Bartholomé de Las Casas

 

La très brève relation de la destruction des Indes (prologue, extrait)

 

Ils entraient dans les villages et ne laissaient ni enfants, ni vieillards, ni femmes enceintes ou accouchées qu’ils n’aient éventrés et mis en pièces, comme s’ils s’attaquaient à des agneaux réfugiés dans leurs bergeries. Ils faisaient des paris à qui ouvrirait un homme d’un coup de couteau, ou lui couperait la tête d’un coup de pique ou mettrait ses entrailles à nu. Ils arrachaient les bébés qui tétaient leurs mères, les prenaient par les pieds et leur cognaient la tête contre les rochers. D’autres les lançaient par-dessus l’épaule dans les fleuves en riant et en plaisantant et quand les enfants tombaient dans l’eau ils disaient: « Tu frétilles, espèce de drôle ! » ; ils embrochaient sur une épée des enfants avec leurs mères et tous ceux qui se trouvaient devant eux. Ils faisaient de longues potences où les pieds touchaient presque terre et par groupes de treize, pour honorer et révérer notre Rédempteur et les douze apôtres, ils y mettaient le feu et les brûlaient vifs. D’autres leur attachaient tout le corps dans de la paille sèche et y mettaient le feu ; c’est ainsi qu’ils les brûlaient. A d’autres et à tous ceux qu’ils voulaient prendre en vie ils coupaient les deux mains, et les mains leur pendaient, et ils leur disaient : « Allez porter les lettres », ce qui signifiait d’aller porter la nouvelle à ceux qui s’étaient enfuis dans les forêts. C’est ainsi qu’ils tuaient généralement les seigneurs et les nobles : ils faisaient un gril de baguettes sur des fourches, ils les y attachaient et mettaient dessous un feu doux, pour que peu à peu, dans les hurlements que provoquaient ces tortures horribles, ils rendent l’âme.
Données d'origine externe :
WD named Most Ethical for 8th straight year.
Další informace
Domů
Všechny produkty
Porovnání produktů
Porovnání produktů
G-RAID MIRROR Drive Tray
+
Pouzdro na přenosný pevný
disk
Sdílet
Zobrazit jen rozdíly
J’ai vu une fois brûler sur les grils quatre ou cinq seigneurs importants (et je crois même qu’il y avait deux ou trois paires de grils où d’autres brûlaient). Comme ils poussaient de grands cris et qu’ils faisaient pitié au capitaine, ou bien qu’ils l’empêchaient de dormir, celui-ci ordonna de les noyer ; et l’alguazil, qui était pire que le bourreau qui les brûlait (et je sais comment il s’appelait ; j’ai même connu sa famille à Séville), n’a pas voulu les noyer ; il leur a d’abord mis de ses propres mains des morceaux de bois dans la bouche pour qu’ils ne fassent pas de bruit, puis il a attisé le feu pour qu’ils rôtissent lentement, comme il le voulait. J’ai vu tout ce que j’ai dit plus haut et bien d’autres choses, innombrables. Tous ceux qui pouvaient fuir se réfugiaient dans les forêts et grimpaient dans les montagnes pour échapper à des hommes aussi inhumains, à des bêtes aussi impitoyables et aussi féroces, à ces destructeurs et ennemis suprêmes du lignage humain. Alors les chrétiens dressèrent des lévriers, des chiens particulièrement méchants, qui dès qu’ils voyaient un Indien le mettaient en pièces en un clin d’œil, ils l’attaquaient et le mangeaient plus vite que si c’eût été un porc. Ces chiens ont fait de grands ravages et de grandes boucheries. Et parce que quelques rares fois les Indiens ont tué quelques chrétiens, avec juste raison et sainte justice, les chrétiens ont convenu entre eux que pour un chrétien tué par les Indiens, ils devaient tuer cent Indiens.